The more you think we’ve drifted apart, the more you are closer to my heart. The lesser amount of time we meet, the more I wish you were just by my seat. (LOL!) The more pampered you get, the lesser I feel sad. Because I know you’re the one for me, like how honey is to bees (LOL!) I wish I’ll be able to spend with you the rest of my life and I will definitely make you my wife. The journey may be clouded by fears and we might shed a lot of tears. One thing I know for sure is that we’ll pull through and persevere. I know this rhyme kinda sucks, but hey I just made it up! Okay, maybe the last part didn’t rhyme but it’ll be better next time. ”

It was a message from long ago when Andy just enlisted, but it still brings a smile from my face. Haha, funny how time flies. It's 2012 already. Oh wells, as usual, I'll start on how 2011 has treated me and go on ranting about my resolutions which are likely to not come true. 

So, 2011 was a great year, honestly, despite many things. It's because, I' wasn't schooling for more than half the year! Haha! Yeah, I really enjoyed it. The downsides are my shitty job, my lousy university grades and some random stuff here and there, but I guess it balances out with my awesome A levels grades and me being more self sufficient. 

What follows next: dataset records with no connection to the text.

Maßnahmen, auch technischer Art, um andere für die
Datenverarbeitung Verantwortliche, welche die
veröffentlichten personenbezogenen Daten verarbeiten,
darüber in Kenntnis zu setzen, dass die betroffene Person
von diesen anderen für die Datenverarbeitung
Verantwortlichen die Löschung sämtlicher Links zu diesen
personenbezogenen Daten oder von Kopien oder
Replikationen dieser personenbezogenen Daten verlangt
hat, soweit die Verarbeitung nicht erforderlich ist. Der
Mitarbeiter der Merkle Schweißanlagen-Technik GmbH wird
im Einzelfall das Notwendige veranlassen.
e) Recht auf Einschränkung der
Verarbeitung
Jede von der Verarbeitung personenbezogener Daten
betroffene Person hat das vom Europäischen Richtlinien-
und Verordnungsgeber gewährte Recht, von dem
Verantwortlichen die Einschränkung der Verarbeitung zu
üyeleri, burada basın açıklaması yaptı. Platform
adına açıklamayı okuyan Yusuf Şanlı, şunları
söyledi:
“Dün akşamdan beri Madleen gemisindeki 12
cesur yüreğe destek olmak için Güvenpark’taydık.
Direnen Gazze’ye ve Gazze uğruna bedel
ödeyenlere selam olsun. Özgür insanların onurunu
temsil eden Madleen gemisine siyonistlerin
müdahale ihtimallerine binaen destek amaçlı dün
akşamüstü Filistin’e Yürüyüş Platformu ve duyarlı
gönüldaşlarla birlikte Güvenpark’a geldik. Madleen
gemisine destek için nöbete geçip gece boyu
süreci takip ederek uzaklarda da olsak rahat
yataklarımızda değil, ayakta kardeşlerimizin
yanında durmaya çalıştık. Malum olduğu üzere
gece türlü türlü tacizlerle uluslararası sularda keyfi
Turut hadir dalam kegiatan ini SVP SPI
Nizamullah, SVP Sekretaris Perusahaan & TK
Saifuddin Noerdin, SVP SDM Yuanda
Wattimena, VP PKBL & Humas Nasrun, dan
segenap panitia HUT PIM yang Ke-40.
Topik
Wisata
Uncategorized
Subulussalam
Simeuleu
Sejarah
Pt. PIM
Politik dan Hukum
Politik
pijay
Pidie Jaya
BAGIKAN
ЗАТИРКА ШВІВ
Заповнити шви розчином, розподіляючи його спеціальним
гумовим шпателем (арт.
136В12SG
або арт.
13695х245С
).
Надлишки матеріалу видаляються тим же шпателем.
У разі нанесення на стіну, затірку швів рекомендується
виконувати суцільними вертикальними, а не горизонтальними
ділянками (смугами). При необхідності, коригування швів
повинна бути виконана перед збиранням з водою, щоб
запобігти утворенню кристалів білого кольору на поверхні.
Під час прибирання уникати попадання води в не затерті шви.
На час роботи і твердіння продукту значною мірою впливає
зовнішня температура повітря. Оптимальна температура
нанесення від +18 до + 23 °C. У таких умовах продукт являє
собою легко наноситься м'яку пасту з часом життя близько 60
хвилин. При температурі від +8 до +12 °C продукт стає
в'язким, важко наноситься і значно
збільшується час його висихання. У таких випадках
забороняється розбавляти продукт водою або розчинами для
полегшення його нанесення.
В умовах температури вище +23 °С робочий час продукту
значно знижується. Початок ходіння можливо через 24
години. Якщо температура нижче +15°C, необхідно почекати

University is just different. I guess, as one of my wise friend Nicholas says, we always look back and think about the good old days. It's kinda true, when I was in secondary school, I'll miss primary school, when I was in JC, I'll miss secondary school, now in university, I miss JC like CRAZY. My college life was really fun. University is made up of people from all walks of life, really Rojak ttm. Some people I find weird, some I find they have low EQ, I guess, they are just different from me and I shouldn't judge. And so I've been trying to make friends and be nice to everyone. Serious, even with people whom the younger me will never make friends with. And so far all's well with anomalies here and there. Hehe. 

And with regards to 2012, I....don't really have any resolutions which I'm dying to have it fulfilled. I mean, like my 2012 resolutions are kinda like my everyday resolutions, be healthy, study hard, typical wishes for everyday life which are not important enough to be resolutions. So I'm not gonna be lame and list out what I to fulfill. 

So once again, Happy New Year guys :) May 2012 treat you better.